Chill. Relax. Take it easy. Pull up a pew, take a load off. Chilling - assuming you are not talking about anything that goes in a fridge - is good. Who doesn’t want to chill? It’s a great pastime, lovely and indulgent and in these days of not having enough time to ourselves, a bit of a luxury.
Well, whiskey drinkers, that’s who don’t want to chill. In fact, non-chill filtered whiskey is very much a thing, and to chill or not to chill is a question that apparently has no answer. But what exactly is chill filtered whiskey?
Chill filtering is when the distillery cools the spirit to 0°C or lower. This process removes any impurities (such as fatty acids) that might have occurred during the spirit’s barrel ageing. As the spirit cools down, or chills, the impurities clump together (much like sediment in a bottle of wine) and cause flocculation (floc). Floc makes the whiskey cloudy which, to the naked eye, is just not very pretty. In chill filtered whiskey, the liquid is filtered at this low temperature to create a perfectly clear, limpid drink. The actual filter used is a secret closely guarded by the distillery; it can be anything from paper to metal to incongruously, crushed seashells and even earth. The chill filtering process is only used in whiskeys of 46 ABV (alcohol by volume) or less. Higher strength whiskeys (above 46.3 ABV) are less volatile and therefore easy to manage when it comes to change in temperatures.
Chill Filtered Whiskey vs. Non Chill Filtered Whiskey
So, why would you subject a perfectly good whiskey to a chemical process that, many feel, affects the taste of the drink? Well, there is no right answer. Sorry.
Chill Filtered Whiskey
The chill filtering process is a refining process that removes what’s known as long tail esters.
Esters are formed during the whiskey’s fermentation, at the stage of whisky production in which the yeast converts the sugar glucose into ethanol. Ok, that’s fine, but why remove them? The answer is simple: aesthetics. These esters, basically fatty proteins, cloud when water or ice is added to the spirit - think of the French aperitif Pastis and you get the idea. While that may be desirable when you’re playing pétanque on the Riviera, it’s not everyone’s cup of tea when it comes to their single malt back at home.
Non-Chill Filtered Whiskey
Certainly having a tumbler full of gorgeously translucent whiskey is better looking, but does removing the esters remove any taste?

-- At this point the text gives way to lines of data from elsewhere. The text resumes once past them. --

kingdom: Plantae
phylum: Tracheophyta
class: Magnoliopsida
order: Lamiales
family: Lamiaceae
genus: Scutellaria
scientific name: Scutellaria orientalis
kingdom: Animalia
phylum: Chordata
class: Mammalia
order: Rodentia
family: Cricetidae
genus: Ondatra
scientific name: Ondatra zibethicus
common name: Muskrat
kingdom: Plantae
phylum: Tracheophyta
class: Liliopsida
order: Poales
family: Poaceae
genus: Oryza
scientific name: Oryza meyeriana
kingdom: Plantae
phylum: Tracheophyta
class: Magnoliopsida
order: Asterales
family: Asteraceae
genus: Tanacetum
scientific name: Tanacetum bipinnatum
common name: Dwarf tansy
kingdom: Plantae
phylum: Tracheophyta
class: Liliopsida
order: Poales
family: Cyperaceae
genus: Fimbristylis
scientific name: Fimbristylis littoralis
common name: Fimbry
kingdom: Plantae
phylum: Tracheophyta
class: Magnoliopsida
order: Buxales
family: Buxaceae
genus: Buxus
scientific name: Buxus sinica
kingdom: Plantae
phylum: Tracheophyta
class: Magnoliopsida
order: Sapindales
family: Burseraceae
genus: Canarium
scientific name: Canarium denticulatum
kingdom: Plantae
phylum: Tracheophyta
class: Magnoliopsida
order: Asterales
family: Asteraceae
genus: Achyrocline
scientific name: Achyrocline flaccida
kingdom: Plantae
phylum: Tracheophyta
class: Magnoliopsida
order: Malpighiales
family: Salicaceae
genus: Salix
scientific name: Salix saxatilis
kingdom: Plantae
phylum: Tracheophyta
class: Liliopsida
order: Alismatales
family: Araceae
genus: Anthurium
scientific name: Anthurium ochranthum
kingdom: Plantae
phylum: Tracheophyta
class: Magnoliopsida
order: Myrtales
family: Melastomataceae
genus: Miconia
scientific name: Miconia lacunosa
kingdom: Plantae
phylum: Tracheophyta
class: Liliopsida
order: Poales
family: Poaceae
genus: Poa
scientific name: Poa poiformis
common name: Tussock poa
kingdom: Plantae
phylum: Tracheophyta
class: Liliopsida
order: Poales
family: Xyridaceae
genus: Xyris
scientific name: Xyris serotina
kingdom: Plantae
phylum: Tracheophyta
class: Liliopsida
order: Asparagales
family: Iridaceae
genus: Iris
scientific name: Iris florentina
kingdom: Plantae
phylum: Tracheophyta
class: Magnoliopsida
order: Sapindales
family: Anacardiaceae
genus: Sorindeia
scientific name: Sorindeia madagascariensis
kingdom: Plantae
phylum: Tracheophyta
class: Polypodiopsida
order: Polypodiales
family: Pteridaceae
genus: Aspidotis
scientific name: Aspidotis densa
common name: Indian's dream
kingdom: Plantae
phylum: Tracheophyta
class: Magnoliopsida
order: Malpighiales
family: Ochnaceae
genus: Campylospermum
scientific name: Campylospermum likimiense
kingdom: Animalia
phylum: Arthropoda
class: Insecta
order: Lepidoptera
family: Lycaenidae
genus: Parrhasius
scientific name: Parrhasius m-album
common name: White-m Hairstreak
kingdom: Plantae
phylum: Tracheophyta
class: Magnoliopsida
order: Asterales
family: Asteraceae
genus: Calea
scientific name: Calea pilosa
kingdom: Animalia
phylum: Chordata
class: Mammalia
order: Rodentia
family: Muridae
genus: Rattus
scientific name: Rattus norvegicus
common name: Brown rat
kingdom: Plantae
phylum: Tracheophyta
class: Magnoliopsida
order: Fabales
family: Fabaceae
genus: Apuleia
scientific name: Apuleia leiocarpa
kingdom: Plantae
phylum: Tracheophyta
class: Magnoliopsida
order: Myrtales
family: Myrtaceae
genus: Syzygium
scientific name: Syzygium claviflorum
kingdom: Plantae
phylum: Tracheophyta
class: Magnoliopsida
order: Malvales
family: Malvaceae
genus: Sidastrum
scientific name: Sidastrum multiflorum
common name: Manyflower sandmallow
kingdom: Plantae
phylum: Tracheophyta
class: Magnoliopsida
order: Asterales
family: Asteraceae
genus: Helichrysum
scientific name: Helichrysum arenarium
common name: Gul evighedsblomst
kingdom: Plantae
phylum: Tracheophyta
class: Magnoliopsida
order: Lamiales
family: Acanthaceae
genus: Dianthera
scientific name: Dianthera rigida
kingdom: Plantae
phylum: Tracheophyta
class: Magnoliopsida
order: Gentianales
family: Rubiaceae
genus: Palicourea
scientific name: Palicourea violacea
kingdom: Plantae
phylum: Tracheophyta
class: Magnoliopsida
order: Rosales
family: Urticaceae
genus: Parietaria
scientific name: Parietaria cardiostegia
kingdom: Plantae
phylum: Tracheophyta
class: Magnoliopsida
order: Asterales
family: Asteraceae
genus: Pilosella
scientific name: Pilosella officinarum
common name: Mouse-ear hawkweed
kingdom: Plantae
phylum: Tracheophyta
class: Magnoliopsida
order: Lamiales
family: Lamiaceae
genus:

Well, some purists would say yes. The esters are the very thing that give the whiskey its particular flavour, texture and mouthfeel. So, if the whiskey tastes multi faceted, chances are it is a non-chill filtered version. Definitely, if the drink clouds when adding water. In fact, non-chill filtered whiskey is considered so superior that its non status is considered a big plus. Manufacturers will emblazon the words “non-chill” on their labels, marketing it as higher calibre and often, charging prices to match. It’s assumed that non chill filtered whiskers are higher quality whiskeys - which is not always true.
So... who’s right?
This is where it gets complicated, as always when entering a world or objectivity, subjectivity and opinion. The to chill or not to chill question has been running for decades, and many experts claim in blind tasting tests that there is little difference in taste. A 2014 experiment by Whiskey.com seems to confirm this: German whiskey connoisseur Horst Luning gathered together 111 of the world’s most respected whiskey enthusiasts and asked them to blind taste 1,331 different Scotch whiskies. Of the 111, under half (45%) could identify the chill filtered versions. Both versions received the same quality ratings. So, we’re still no closer to knowing who’s right and who’s wrong.
To read about Luning’s experiment, click here.
Thus, it could be argued that chill filtering whiskey is uniquely cosmetic - if the process in fact does not alter the taste, then surely both filtered and non chill filtered whiskeys are the same? Again, it goes back to personal preference: some brands have larger yields and like the consistency in clarity and taste that chill filtering brings. Craft producers like the body and soul that non chilling brings, arguing that chill whiskey lacks pizzazz and is far less sophisticated.
But that doesn’t mean all chill filtered whiskeys automatically taste diluted or inferior. Many brands such as The Dubliner and Dead Rabbit produce big, bold and flavoursome whiskeys that are just as worthy non chill versions such as The Dublin Liberties. We would even wager that without being told not everyone would be able to tell the difference by taste alone. So is chill filtering really necessary? The jury is still out. The proof it seems, is in the glass.